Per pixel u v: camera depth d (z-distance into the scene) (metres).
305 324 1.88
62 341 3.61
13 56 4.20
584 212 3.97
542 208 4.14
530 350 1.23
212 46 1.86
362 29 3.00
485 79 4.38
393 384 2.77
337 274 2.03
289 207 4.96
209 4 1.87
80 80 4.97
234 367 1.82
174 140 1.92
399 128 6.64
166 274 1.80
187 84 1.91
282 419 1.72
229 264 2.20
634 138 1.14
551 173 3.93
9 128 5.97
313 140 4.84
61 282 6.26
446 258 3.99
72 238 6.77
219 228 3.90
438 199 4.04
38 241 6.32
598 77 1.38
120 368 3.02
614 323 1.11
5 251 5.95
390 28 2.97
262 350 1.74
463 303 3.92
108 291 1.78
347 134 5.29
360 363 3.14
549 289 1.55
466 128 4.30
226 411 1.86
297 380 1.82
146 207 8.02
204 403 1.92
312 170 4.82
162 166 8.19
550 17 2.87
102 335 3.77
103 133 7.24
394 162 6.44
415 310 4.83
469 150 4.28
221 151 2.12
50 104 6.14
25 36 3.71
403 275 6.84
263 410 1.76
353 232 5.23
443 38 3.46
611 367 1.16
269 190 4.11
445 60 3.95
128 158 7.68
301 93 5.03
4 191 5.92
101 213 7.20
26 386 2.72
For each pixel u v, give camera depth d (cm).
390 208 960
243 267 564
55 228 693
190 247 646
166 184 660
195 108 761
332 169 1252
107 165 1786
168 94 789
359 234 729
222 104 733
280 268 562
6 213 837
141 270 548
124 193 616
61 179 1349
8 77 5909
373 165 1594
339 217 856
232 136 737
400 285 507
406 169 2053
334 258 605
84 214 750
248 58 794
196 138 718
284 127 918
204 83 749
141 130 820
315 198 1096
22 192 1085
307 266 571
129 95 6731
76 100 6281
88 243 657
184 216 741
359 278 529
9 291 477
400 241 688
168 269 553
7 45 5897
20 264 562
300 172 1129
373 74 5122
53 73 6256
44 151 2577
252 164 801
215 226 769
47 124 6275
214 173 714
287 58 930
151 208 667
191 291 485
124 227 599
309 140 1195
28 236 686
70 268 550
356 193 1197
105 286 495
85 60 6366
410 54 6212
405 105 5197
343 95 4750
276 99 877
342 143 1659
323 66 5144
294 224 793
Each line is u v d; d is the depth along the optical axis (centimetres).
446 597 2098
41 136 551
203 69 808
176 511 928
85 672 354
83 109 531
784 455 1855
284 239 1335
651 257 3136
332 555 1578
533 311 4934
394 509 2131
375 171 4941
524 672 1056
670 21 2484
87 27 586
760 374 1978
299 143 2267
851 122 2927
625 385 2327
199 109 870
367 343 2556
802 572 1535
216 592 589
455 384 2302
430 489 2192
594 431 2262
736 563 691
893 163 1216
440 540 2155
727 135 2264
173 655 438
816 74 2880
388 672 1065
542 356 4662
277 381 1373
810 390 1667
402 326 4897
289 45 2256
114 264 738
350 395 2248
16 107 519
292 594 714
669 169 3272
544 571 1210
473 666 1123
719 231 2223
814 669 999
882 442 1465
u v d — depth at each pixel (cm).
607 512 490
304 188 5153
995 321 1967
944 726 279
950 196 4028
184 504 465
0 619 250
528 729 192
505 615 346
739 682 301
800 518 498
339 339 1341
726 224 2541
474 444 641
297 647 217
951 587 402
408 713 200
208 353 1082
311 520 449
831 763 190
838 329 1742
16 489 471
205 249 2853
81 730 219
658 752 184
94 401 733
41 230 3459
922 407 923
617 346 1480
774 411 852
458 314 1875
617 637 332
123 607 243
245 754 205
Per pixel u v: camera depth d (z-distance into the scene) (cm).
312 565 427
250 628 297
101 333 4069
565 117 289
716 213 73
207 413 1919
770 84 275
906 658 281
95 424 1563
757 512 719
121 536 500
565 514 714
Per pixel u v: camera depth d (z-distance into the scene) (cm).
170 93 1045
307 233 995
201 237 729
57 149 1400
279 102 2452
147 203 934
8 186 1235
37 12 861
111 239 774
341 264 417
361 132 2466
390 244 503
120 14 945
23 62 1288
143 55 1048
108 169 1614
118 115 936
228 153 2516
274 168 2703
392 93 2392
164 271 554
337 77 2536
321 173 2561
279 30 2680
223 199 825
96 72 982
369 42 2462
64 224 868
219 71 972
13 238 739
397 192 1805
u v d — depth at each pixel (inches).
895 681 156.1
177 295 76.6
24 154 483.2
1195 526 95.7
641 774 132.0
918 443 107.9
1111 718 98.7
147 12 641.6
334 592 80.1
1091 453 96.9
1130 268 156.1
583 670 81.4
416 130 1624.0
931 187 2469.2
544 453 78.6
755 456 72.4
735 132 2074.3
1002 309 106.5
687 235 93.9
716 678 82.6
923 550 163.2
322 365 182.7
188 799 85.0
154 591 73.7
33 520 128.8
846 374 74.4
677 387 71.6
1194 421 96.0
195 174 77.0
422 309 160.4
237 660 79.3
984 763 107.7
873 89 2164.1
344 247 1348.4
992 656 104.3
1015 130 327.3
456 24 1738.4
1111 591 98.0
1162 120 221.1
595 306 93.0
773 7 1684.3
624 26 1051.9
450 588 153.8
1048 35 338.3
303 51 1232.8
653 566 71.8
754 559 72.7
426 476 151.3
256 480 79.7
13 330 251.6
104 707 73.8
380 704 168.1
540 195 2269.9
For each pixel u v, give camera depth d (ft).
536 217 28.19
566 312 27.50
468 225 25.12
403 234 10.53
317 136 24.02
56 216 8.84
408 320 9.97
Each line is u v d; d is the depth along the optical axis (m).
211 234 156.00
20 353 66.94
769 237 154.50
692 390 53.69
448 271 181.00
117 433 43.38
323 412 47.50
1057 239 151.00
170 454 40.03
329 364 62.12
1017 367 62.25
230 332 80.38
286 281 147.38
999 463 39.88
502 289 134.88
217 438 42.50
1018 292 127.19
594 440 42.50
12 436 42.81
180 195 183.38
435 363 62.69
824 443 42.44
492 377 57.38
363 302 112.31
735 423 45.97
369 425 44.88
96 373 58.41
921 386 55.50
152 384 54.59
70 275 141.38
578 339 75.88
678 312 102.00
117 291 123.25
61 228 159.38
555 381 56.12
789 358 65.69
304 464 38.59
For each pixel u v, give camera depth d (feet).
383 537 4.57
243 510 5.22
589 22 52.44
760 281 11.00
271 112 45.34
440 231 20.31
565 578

------------------------------------------------------------

Task instructions.
Your answer must be the line with "595 306 93.0" and all lines after it through the final line of the entries, copied exactly and with nothing added.

Answer area.
595 306 93.0
773 7 1684.3
624 26 1051.9
450 588 153.8
1048 35 338.3
303 51 1232.8
653 566 71.8
754 559 72.7
426 476 151.3
256 480 79.7
13 330 251.6
104 707 73.8
380 704 168.1
540 195 2269.9
For each pixel u v, give camera depth d (ft).
536 217 28.19
566 312 27.50
468 225 25.12
403 234 10.53
317 136 24.02
56 216 8.84
408 320 9.97
Each line is u v d; d is the depth along the optical axis (m).
211 234 156.00
20 353 66.94
769 237 154.50
692 390 53.69
448 271 181.00
117 433 43.38
323 412 47.50
1057 239 151.00
170 454 40.03
329 364 62.12
1017 367 62.25
230 332 80.38
286 281 147.38
999 463 39.88
502 289 134.88
217 438 42.50
1018 292 127.19
594 440 42.50
12 436 42.81
180 195 183.38
435 363 62.69
824 443 42.44
492 377 57.38
363 302 112.31
735 423 45.97
369 425 44.88
96 373 58.41
921 386 55.50
152 384 54.59
70 275 141.38
578 339 75.88
678 312 102.00
117 291 123.25
61 228 159.38
555 381 56.12
789 358 65.69
304 464 38.59
For each pixel u v, give camera depth d (feet).
383 537 4.57
243 510 5.22
589 22 52.44
760 281 11.00
271 112 45.34
440 231 20.31
565 578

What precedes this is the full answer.